Please convert the part of the records that opens with the line containing "right shoulder: (174, 453, 0)" and closes with the line containing "left wrist: (191, 474, 10)" into a two-column CSV with columns named keypoint and coordinates, one row per line. Put each value in its own quoted field and turn any line breaks into spaces.

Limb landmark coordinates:
▼▼▼
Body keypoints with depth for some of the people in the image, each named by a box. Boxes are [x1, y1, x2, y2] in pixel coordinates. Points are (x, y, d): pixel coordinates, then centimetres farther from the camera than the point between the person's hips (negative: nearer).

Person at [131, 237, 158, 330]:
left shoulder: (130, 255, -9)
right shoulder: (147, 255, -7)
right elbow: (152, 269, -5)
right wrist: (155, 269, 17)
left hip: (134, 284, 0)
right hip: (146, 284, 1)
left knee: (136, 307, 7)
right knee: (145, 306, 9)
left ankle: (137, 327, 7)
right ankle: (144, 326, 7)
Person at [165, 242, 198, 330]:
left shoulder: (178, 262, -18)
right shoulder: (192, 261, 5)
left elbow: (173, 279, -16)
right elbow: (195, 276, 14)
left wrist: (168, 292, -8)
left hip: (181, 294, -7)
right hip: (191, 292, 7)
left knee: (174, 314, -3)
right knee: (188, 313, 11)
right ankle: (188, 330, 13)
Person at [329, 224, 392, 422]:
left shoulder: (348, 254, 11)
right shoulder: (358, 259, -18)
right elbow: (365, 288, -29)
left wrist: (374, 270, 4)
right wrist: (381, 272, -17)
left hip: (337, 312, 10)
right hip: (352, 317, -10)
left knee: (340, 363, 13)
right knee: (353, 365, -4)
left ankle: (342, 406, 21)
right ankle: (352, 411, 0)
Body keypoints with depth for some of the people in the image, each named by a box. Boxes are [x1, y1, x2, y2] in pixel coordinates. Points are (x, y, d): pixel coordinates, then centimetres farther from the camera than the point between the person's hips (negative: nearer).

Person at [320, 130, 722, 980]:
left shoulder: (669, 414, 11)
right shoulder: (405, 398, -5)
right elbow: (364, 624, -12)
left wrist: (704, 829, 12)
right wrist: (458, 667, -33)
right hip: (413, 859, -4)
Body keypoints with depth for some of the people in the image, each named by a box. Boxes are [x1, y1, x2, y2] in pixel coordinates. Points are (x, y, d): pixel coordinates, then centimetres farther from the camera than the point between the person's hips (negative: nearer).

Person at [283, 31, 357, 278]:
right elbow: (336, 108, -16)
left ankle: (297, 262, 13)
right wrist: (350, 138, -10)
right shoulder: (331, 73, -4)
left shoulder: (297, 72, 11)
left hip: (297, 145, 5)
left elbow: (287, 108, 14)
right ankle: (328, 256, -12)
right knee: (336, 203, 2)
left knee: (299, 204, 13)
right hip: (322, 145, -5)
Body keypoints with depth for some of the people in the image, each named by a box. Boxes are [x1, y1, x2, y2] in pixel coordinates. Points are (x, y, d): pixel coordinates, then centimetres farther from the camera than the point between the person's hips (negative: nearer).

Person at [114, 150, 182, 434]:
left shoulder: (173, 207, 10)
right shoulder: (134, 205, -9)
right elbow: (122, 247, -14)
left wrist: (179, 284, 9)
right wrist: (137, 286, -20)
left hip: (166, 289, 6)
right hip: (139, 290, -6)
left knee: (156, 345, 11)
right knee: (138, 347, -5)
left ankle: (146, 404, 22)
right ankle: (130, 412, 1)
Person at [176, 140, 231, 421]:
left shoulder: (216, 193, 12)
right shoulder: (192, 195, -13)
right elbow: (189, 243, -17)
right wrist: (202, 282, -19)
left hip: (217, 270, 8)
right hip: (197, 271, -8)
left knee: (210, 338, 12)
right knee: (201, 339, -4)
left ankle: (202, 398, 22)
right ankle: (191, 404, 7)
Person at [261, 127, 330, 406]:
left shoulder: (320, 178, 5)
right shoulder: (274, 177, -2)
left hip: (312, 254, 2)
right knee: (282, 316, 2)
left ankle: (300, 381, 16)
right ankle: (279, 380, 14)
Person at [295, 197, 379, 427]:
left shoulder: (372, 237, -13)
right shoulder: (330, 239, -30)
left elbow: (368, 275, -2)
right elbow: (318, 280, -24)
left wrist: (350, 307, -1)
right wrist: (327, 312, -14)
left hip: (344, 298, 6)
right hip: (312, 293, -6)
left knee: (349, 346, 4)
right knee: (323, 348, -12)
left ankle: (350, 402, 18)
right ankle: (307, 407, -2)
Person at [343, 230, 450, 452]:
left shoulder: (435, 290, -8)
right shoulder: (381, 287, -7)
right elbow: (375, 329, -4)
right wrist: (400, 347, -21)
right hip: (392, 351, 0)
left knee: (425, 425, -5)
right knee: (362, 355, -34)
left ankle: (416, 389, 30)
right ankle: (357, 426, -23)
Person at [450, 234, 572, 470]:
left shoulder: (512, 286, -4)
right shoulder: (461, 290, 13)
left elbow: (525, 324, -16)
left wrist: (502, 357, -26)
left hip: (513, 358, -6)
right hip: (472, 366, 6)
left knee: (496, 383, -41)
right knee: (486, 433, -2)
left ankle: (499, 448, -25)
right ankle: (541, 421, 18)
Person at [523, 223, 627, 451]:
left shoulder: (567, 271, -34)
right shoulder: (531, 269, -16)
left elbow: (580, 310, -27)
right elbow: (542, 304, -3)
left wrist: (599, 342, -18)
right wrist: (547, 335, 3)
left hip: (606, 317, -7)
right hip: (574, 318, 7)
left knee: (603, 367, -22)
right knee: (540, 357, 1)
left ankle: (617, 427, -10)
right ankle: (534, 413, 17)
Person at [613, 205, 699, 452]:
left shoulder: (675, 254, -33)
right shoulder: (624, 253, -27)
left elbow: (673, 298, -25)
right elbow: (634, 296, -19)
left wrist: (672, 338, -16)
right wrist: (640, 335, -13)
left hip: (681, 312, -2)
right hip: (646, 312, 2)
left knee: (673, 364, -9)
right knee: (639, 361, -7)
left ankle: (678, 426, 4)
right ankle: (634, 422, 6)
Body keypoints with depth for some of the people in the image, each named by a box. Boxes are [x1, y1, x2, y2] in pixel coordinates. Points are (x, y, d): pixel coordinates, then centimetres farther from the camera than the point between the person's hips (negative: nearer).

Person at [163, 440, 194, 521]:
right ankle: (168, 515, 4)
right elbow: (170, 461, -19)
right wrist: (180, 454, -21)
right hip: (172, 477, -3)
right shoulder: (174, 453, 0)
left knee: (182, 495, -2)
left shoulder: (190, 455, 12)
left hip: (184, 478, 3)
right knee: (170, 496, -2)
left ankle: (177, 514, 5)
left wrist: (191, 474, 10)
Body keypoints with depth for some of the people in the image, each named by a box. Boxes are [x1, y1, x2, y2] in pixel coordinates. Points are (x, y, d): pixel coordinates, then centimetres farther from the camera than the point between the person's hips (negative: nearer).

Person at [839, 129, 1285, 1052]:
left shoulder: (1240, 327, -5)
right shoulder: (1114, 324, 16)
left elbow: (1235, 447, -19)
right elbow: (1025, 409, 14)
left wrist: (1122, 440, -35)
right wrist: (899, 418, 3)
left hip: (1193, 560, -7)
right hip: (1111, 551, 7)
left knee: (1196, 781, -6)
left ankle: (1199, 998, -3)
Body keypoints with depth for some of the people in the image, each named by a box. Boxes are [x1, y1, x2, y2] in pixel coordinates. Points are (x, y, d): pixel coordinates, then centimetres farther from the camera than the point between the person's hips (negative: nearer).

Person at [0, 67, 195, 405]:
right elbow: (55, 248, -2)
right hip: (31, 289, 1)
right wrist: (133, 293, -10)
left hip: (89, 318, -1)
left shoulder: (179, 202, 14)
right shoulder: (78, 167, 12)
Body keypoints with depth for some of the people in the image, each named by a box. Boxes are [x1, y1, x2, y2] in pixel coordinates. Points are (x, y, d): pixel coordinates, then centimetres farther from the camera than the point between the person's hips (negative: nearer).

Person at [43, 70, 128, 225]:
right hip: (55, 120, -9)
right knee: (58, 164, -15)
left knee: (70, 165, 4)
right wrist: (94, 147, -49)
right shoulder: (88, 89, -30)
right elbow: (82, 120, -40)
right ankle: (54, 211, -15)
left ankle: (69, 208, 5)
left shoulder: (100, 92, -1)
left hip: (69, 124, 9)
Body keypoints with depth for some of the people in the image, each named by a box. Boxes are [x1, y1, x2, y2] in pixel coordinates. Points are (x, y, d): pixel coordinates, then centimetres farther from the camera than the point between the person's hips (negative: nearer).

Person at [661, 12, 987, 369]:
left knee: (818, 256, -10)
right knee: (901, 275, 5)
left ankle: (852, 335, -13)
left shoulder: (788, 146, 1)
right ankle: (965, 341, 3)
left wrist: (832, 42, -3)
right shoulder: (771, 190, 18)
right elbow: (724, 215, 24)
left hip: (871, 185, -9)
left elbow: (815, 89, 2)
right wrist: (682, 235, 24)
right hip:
▲▲▲
Answer space:
keypoint,coordinates
"right shoulder:","(174, 453, 0)"
"left knee:","(182, 495, -2)"
"left shoulder:","(190, 455, 12)"
"left hip:","(184, 478, 3)"
"right knee:","(170, 496, -2)"
"left ankle:","(177, 514, 5)"
"left wrist:","(191, 474, 10)"